== LESETEXT ==

Wir werden auch Möglichkeiten untersuchen, wie sich die Anpassungsbemühungen in dem Umfang verbessern und ausweiten lassen, der erforderlich ist, um die zunehmenden Auswirkungen des Klimawandels zu bewältigen, obwohl die Grenzen des Machbaren hier noch unklar sind. Schließlich werden wir uns mit der Forschung zu „Sonnenlicht-Reflexionsmethoden“ befassen, einer Maßnahme, die darauf abzielt, einen kleinen Teil der einfallenden Sonnenstrahlung zurück ins All zu reflektieren. Diese Option scheint realisierbar zu sein, birgt aber globale Risiken und stellt die Politik vor erhebliche Herausforderungen.
Unser Ziel ist es, all diese Optionen zum ersten Mal in einem Dokument zusammenzufassen, die Risiken von Maßnahmen gegen die Risiken einer sich rasch erwärmenden Welt abzuwägen und eine integrierte Strategie zu empfehlen, die auf unabhängigen wissenschaftlichen Gutachten und Konsultationen mit Interessenträgern beruht. Unsere Overshoot-Strategie muss wirksam, solide und ethisch vertretbar sein, sich auf die besten verfügbaren Erkenntnisse stützen und mit Gerechtigkeit, Gleichheit und der Achtung des Völkerrechts vereinbar sein. Solange diese Grundsätze gelten, werden wir aufgeschlossen sein. Kurz vor zwölf können wir es uns nicht erlauben, Optionen kein Thema mehr sein zu lassen – zumindest nicht, bevor wir sie nicht eingehend untersucht haben.
Es ist tragisch, dass wir uns mit den Konsequenzen unzureichender Maßnahmen auseinandersetzen und dieses Unterfangen in Angriff nehmen müssen. Aber wir haben eine übergeordnete Verantwortung, vorbereitet zu sein, falls es uns nicht gelingt, die Ziele des Übereinkommens von Paris zu erreichen. Das bedeutet, dass wir alle möglichen Maßnahmen in Betracht ziehen müssen, die den Schaden und das Leid für die Menschen und den Planeten minimieren können.

===
== VORLIEGENDES MATERIAL ==

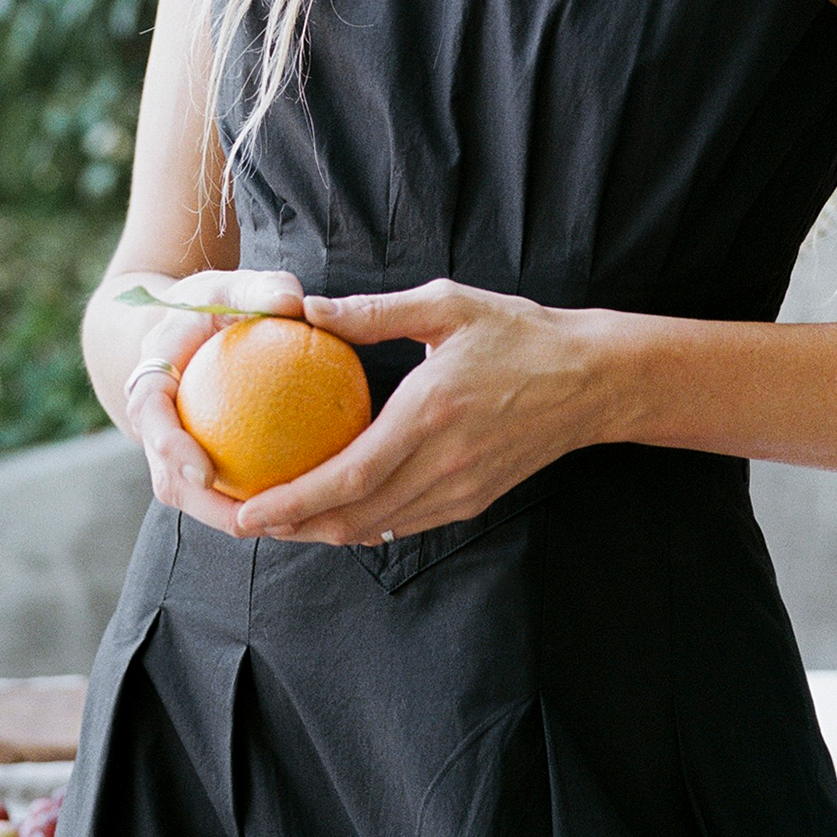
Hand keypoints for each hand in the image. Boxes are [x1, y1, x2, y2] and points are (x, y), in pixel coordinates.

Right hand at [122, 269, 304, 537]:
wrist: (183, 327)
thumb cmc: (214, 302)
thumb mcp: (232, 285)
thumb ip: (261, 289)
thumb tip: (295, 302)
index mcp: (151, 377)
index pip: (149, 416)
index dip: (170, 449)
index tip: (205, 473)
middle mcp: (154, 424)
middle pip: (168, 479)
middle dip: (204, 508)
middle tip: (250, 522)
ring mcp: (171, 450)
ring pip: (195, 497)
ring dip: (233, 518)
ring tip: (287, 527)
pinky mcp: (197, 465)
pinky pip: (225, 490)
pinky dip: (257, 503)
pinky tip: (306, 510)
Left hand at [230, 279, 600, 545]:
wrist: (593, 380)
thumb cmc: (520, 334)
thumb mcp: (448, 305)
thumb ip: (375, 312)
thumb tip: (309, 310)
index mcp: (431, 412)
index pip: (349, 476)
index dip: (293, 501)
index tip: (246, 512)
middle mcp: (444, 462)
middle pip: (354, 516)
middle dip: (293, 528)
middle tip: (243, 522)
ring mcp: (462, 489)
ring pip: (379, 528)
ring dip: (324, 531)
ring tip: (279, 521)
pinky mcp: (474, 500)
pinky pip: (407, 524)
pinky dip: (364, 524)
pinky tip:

===

AUFGABENDETAILS:
Entnimm dem Lesetext die Passage, die mit „Es ist tragisch, dass“ beginnt und bis einschließlich „Planeten minimieren können.“ reicht, und gib sie wortgetreu wieder.

ERGEBNIS:
Es ist tragisch, dass wir uns mit den Konsequenzen unzureichender Maßnahmen auseinandersetzen und dieses Unterfangen in Angriff nehmen müssen. Aber wir haben eine übergeordnete Verantwortung, vorbereitet zu sein, falls es uns nicht gelingt, die Ziele des Übereinkommens von Paris zu erreichen. Das bedeutet, dass wir alle möglichen Maßnahmen in Betracht ziehen müssen, die den Schaden und das Leid für die Menschen und den Planeten minimieren können.